Try it — In the lines below, change every "Каталог" to "Catalog" and leave everything else as it is. Reproduce all the lines but leave out the pictures.

Data to process —

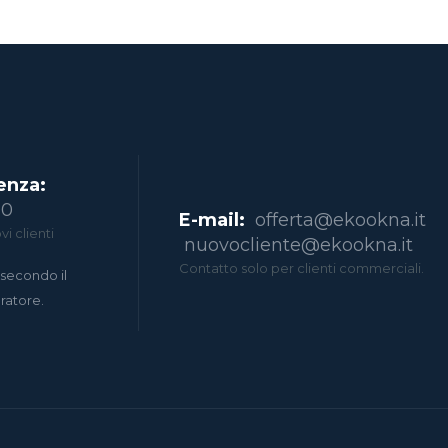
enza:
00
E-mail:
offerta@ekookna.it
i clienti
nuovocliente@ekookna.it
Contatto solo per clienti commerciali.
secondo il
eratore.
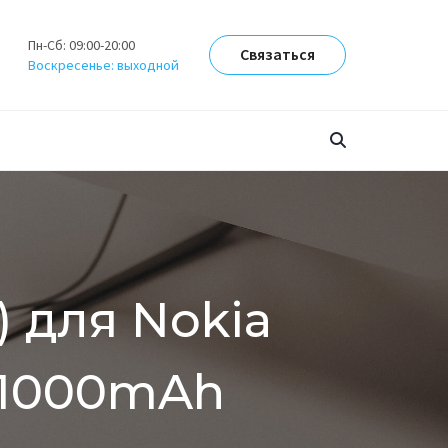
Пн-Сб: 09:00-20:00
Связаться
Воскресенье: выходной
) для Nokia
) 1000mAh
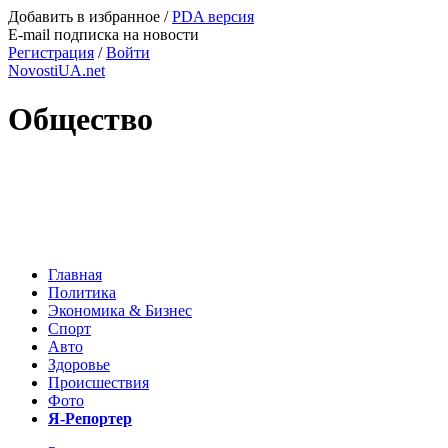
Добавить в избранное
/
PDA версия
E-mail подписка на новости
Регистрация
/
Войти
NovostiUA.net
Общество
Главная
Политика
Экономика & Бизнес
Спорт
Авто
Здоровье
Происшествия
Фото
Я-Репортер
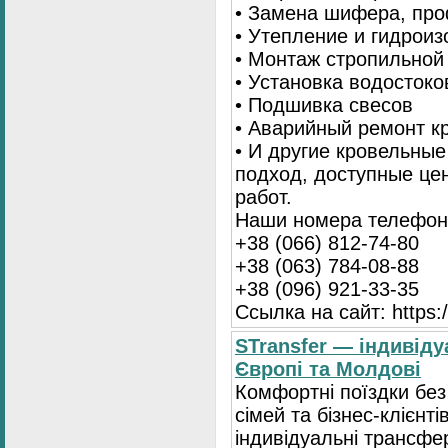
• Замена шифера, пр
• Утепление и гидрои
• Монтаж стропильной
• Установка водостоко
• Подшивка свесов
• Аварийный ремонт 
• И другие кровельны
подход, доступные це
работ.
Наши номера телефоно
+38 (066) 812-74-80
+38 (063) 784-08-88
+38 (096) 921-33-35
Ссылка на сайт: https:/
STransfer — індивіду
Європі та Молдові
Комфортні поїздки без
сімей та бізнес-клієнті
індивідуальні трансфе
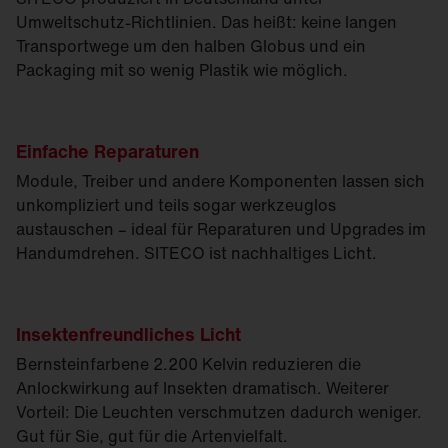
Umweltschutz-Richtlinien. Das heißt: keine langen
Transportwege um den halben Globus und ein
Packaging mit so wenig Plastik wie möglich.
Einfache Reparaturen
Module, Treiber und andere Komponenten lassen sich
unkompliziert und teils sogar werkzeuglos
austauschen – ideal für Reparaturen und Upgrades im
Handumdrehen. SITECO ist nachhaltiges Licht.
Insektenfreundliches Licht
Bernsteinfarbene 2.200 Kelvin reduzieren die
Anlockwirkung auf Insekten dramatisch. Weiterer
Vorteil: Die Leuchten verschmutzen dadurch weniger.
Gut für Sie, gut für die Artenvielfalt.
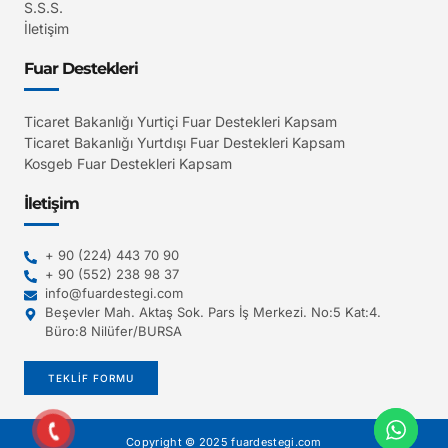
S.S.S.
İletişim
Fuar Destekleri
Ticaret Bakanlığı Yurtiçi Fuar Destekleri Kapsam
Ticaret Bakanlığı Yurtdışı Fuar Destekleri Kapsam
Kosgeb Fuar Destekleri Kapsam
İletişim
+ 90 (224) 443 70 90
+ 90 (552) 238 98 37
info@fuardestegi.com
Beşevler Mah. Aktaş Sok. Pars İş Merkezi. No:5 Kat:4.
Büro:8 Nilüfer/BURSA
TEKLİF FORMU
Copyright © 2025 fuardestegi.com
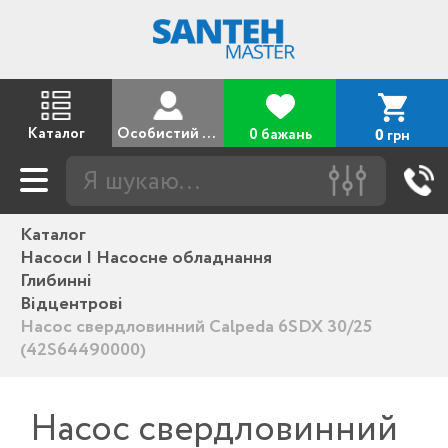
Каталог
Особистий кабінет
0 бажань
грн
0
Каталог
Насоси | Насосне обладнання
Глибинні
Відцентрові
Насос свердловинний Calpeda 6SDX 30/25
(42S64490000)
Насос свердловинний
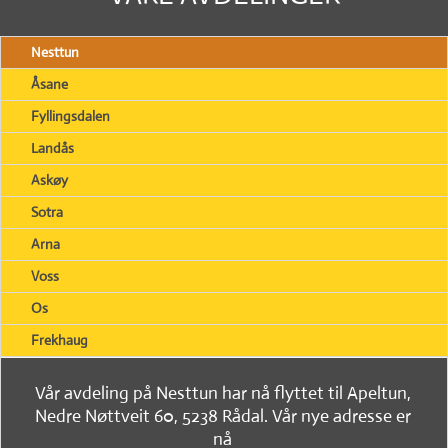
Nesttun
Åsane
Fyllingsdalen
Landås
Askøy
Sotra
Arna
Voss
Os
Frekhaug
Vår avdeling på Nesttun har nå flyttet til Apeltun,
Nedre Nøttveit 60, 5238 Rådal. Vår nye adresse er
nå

Reply —
enza:
00
E-mail:
offerta@ekookna.it
i clienti
nuovocliente@ekookna.it
Contatto solo per clienti commerciali.
secondo il
eratore.
Пн-Сб: 09:00-20:00
Связаться
Воскресенье: выходной
) для Nokia
) 1000mAh
Добавить в избранное
/
PDA версия
E-mail подписка на новости
Регистрация
/
Войти
NovostiUA.net
Общество
Главная
Политика
Экономика & Бизнес
Спорт
Авто
Здоровье
Происшествия
Фото
Я-Репортер
• Замена шифера, пр
• Утепление и гидрои
• Монтаж стропильной
• Установка водостоко
• Подшивка свесов
• Аварийный ремонт 
• И другие кровельны
подход, доступные це
работ.
Наши номера телефоно
+38 (066) 812-74-80
+38 (063) 784-08-88
+38 (096) 921-33-35
Ссылка на сайт: https:/
STransfer — індивіду
Європі та Молдові
Комфортні поїздки без
сімей та бізнес-клієнті
індивідуальні трансфе
Umweltschutz-Richtlinien. Das heißt: keine langen
Transportwege um den halben Globus und ein
Packaging mit so wenig Plastik wie möglich.
Einfache Reparaturen
Module, Treiber und andere Komponenten lassen sich
unkompliziert und teils sogar werkzeuglos
austauschen – ideal für Reparaturen und Upgrades im
Handumdrehen. SITECO ist nachhaltiges Licht.
Insektenfreundliches Licht
Bernsteinfarbene 2.200 Kelvin reduzieren die
Anlockwirkung auf Insekten dramatisch. Weiterer
Vorteil: Die Leuchten verschmutzen dadurch weniger.
Gut für Sie, gut für die Artenvielfalt.
S.S.S.
İletişim
Fuar Destekleri
Ticaret Bakanlığı Yurtiçi Fuar Destekleri Kapsam
Ticaret Bakanlığı Yurtdışı Fuar Destekleri Kapsam
Kosgeb Fuar Destekleri Kapsam
İletişim
+ 90 (224) 443 70 90
+ 90 (552) 238 98 37
info@fuardestegi.com
Beşevler Mah. Aktaş Sok. Pars İş Merkezi. No:5 Kat:4.
Büro:8 Nilüfer/BURSA
TEKLİF FORMU
Copyright © 2025 fuardestegi.com
Catalog
Особистий кабінет
0 бажань
грн
0
Catalog
Насоси | Насосне обладнання
Глибинні
Відцентрові
Насос свердловинний Calpeda 6SDX 30/25
(42S64490000)
Насос свердловинний
Nesttun
Åsane
Fyllingsdalen
Landås
Askøy
Sotra
Arna
Voss
Os
Frekhaug
Vår avdeling på Nesttun har nå flyttet til Apeltun,
Nedre Nøttveit 60, 5238 Rådal. Vår nye adresse er
nå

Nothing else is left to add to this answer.